Алекс нерешительно ухмыльнулся, наблюдая, как девушка, стряхнув с плеч песок, отжимает волосы.

– А что решать? Отступим к мосту, к Харбохе. Вследствие временных неудач.

– Э, любезнейший, так не пойдет! – Протез лязгнул, дон Хайме привстал, опираясь рукой в перчатке о подлокотник кресла. – Зачем нам поражения и неудачи? Для нас – поражение, для Хорхе – победа! Зубастый он, этот Хорхе… Сделаем вот как: победоносное наступление приостановлено, ибо старый скряга Хайме прекратил финансировать операцию. Отсюда – трудности с углем, мазутом и патронами… Без угля паровик не ездит, припасы не доставить, а кораблями тоже не подвезти – из-за алчности «торпед», которым не хватает патриотизма. Думаки пусть заявят протест, а дон Грегорио и дон Алекс его поддержат, как и подпевалы из прочих департаментов. А я поплачусь: «торпеды» вздули дань за перевоз, финансовый кризис в державе, казна – три с половиной песюка, готов уйти в отставку. И спустим все на тормозах. Или свалим на Трясунчика.

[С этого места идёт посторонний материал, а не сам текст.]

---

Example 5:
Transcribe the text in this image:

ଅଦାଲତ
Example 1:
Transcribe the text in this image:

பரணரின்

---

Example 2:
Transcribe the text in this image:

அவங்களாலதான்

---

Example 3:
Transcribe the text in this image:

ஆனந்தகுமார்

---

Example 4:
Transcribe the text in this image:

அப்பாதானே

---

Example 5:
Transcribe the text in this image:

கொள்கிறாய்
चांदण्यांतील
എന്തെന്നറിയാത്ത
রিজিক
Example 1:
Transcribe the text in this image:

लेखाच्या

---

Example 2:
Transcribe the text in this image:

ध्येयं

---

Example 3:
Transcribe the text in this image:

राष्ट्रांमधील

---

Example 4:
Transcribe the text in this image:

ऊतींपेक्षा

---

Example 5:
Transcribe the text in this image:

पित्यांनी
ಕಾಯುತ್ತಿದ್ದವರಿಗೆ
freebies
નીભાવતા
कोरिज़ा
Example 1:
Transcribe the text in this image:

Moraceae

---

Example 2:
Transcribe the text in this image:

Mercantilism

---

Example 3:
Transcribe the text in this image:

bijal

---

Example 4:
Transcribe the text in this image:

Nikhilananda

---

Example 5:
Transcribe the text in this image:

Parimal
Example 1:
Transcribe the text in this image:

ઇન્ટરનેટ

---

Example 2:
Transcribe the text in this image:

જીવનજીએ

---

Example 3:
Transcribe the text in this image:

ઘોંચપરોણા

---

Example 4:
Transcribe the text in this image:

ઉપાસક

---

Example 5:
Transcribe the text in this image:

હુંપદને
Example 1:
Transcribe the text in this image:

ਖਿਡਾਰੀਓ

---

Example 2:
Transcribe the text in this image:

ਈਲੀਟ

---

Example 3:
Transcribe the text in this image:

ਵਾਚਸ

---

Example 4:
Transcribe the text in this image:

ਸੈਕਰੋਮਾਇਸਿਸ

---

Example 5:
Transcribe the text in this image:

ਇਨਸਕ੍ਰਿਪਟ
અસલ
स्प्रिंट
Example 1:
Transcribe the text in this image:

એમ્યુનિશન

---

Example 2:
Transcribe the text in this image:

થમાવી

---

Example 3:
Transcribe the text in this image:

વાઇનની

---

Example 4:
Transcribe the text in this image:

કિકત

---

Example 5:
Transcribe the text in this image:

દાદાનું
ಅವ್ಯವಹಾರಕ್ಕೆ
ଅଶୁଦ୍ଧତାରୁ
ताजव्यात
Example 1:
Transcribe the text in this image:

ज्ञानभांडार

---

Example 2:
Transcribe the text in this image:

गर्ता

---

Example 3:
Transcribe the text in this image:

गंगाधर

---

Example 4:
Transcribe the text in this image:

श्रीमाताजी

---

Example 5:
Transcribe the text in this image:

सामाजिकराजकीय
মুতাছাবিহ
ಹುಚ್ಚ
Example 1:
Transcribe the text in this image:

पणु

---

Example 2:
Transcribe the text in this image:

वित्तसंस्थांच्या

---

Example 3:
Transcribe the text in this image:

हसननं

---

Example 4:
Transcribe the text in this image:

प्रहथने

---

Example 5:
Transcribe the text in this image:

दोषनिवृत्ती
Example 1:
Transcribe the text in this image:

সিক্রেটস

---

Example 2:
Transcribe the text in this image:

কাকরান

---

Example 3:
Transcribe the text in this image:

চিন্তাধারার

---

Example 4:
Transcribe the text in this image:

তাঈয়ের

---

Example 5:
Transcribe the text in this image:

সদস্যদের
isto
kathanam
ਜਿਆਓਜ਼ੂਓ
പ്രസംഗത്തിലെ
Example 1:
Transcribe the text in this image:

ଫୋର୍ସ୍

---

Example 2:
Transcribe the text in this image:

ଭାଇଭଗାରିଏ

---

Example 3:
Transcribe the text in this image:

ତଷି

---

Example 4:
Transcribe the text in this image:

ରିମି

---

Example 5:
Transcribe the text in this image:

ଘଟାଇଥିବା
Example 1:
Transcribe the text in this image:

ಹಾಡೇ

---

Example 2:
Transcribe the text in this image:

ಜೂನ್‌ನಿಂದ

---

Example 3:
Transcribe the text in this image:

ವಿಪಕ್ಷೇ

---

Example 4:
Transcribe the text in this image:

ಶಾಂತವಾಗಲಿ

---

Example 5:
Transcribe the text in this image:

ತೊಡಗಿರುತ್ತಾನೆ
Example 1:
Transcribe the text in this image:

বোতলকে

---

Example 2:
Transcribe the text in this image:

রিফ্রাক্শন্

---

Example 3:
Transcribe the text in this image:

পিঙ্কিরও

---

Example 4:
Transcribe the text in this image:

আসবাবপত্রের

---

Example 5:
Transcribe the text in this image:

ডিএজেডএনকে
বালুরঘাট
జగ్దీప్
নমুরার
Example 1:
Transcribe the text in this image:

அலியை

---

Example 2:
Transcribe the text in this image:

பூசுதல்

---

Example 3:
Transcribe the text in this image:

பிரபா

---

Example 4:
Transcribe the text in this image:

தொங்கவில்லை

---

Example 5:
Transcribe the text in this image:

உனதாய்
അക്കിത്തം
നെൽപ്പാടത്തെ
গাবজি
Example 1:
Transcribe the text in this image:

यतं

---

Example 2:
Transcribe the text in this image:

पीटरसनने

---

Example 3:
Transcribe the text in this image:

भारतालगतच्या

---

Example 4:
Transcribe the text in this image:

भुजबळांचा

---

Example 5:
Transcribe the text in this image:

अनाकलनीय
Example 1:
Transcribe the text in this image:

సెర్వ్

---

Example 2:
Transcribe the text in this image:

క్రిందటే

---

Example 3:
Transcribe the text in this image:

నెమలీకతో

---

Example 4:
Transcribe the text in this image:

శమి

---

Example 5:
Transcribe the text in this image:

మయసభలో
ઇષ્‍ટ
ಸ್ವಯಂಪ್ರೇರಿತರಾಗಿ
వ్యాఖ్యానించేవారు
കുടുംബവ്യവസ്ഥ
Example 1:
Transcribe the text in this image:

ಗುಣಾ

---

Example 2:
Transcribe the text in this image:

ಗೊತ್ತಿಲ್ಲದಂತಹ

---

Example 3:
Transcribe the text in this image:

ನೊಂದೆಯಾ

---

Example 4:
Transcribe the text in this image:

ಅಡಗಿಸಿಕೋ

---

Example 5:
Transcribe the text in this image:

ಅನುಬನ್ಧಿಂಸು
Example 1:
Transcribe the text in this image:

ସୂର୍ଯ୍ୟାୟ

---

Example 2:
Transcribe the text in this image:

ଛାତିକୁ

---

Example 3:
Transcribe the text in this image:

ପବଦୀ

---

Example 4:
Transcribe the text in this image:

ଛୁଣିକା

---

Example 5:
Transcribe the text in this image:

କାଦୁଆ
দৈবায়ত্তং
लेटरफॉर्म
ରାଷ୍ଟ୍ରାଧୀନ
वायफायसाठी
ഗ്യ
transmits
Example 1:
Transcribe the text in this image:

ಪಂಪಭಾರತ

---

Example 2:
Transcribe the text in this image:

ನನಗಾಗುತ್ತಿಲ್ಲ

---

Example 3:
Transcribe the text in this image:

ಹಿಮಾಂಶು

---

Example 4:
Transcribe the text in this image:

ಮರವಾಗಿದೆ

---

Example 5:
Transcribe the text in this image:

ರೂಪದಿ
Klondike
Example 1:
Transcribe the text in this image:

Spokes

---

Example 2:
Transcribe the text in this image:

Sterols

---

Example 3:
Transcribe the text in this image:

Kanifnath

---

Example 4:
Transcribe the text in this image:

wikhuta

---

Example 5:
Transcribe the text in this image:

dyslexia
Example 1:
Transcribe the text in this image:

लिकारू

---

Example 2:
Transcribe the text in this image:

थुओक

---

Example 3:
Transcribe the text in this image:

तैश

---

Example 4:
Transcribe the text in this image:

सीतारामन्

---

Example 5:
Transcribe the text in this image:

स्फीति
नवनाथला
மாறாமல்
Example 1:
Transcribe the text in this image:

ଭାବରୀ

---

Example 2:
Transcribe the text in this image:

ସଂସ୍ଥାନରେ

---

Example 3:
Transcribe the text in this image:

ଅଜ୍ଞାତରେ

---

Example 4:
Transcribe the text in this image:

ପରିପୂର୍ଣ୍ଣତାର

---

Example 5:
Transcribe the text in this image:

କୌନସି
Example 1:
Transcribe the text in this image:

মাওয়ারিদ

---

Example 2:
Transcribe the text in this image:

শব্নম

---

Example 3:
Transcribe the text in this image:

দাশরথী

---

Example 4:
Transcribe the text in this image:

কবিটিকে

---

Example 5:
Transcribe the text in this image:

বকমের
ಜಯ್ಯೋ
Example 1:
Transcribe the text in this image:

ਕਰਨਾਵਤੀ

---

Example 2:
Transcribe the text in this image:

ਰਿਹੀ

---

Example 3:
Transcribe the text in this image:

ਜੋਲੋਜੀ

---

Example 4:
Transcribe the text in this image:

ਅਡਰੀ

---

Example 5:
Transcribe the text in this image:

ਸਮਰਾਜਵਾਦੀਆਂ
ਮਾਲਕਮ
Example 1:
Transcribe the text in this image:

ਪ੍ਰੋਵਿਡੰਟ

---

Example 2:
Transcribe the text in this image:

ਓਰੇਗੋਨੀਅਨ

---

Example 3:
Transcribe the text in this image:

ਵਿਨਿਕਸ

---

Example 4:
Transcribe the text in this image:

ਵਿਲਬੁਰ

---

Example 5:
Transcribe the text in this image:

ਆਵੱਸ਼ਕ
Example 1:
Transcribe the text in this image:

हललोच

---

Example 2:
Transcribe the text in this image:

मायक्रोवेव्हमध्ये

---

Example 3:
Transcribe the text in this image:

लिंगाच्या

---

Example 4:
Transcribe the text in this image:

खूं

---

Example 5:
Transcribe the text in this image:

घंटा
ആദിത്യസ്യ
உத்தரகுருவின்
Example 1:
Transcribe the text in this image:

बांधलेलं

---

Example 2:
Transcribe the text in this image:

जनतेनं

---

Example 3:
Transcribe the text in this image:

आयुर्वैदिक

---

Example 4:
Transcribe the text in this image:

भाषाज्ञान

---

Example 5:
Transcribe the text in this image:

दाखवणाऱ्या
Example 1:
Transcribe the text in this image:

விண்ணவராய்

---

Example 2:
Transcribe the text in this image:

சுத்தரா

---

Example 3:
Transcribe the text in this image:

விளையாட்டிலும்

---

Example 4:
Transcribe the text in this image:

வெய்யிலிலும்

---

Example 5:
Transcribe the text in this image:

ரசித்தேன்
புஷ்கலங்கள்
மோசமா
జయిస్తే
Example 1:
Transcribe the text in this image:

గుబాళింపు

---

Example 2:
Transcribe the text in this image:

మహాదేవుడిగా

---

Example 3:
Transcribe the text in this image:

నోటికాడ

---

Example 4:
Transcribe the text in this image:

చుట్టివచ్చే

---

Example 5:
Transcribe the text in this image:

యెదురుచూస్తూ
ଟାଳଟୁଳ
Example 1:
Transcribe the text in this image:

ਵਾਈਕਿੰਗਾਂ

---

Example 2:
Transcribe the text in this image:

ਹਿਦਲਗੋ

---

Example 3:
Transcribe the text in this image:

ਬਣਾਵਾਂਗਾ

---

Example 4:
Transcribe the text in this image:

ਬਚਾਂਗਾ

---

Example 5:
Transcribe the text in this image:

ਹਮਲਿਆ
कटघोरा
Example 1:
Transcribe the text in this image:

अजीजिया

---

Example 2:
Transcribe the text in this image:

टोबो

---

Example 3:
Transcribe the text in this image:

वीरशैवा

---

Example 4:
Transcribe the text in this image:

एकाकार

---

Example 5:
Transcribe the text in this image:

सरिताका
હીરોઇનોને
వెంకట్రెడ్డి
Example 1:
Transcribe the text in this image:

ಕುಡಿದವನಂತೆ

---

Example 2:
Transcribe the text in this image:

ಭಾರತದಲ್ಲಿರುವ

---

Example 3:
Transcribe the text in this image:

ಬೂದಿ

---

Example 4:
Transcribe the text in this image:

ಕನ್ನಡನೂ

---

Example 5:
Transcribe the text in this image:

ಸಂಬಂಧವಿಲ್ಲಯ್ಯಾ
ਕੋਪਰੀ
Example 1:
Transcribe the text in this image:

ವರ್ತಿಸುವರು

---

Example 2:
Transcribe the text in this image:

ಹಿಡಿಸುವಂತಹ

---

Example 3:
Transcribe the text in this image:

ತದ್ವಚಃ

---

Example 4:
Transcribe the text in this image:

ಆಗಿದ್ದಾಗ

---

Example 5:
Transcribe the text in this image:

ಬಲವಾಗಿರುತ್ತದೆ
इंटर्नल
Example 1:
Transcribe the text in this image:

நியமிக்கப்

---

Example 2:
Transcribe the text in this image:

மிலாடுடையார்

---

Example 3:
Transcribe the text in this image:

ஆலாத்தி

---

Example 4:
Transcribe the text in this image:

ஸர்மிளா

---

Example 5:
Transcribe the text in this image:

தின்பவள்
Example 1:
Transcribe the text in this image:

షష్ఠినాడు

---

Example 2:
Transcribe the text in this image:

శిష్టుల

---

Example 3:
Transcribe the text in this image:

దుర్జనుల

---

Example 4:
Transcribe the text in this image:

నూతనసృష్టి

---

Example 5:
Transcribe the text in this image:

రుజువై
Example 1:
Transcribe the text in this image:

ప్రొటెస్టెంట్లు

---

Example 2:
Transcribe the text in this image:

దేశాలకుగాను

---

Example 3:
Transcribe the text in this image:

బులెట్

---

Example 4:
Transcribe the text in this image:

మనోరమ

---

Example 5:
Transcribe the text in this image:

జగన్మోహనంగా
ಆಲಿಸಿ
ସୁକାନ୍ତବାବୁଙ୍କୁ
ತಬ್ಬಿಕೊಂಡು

– Ума палата, – уважительно произнес дон Грегорио, раскурив новую сигару. – Не возражаешь, Алекс?

Тот пожал плечами:

– Не возражаю. Двести голов, сотня пленных, и наступление будет приостановлено. С Федьки-Фиделя – бочонок пульки.

– И столько же – с меня, благодетель. К свадьбе твоей, шестерок поить, – сказал старик, почесывая щеку. – Ну, милостивые доны, не пора ли заняться «торпедами»? – Он покосился на лысоватого, дождался согласного кивка и вымолвил: – Тут случай ясный, соколы мои: мытари их обнаглели, вдвое за провоз дерут, а у Хосе-Иоськи крыша поехала – дела забросил, кораблики в луже пускает да кормит срушников дерьмом. Надо же, пообещал Сапгию целый флот броненосцев во главе с «Полтавой»! А пан Сапгий у нас не дурак, совсем не дурак… Как бы своих людишек не заслал для проверки, а это нам и вовсе ни к чему… Так что же? Будем кончать Трясунчика?

– Будем, – согласился дон Грегорио. – Я кого-нибудь подыщу из мелкоты, из вольных отстрельщиков…

– Не лучше ли сдать Трясунчика крокодильерам? – предложил молодой.

– Не стоит. Слишком уж звероватые, а Хосе-Иосиф все-таки дон… Пусть отойдет пристойно, с миром.

Девушка на пляже присела, широко расставив колени, и Алекс, глава Военного департамента по прозвищу Анаконда, судорожно сглотнул.

– Хороша кобылка? – Дон Грегорио изобразил улыбку. – Не терпится, а?

– Стерплю. Недолго осталось. – Алекс побагровел и, желая замять неловкость, тоже оскалился в усмешке. – На такой кобылке только и гарцевать в пампасах за мостом или в Пустоши… Лихое место эта Пустошь, опасное – без резвого коня! Одни изгои да ранчеро… А еще, доносят, сумасшедший поп в Дурасе объявился – божий человек, а трех диких пришиб. Разом!

– Выходит, судари мои, я их не зря прикармливаю, попов-то, – заметил дон Хайме. Потом спросил – правда, без особого интереса: – А дикие чьи?

– Из шайки местных отморозков. Под Огибаловым ходят. Был такой сборщик-мытарь у «плащей», брал налог за пульку… Не донес хозяину песюков, вот Монтальван его и выгнал.

– Зря выгнал, – произнес дон Грегорио, поджав губы. – Я бы бросил ублюдка кайманам. Или подвесил над муравейником – за ребро да на крюк!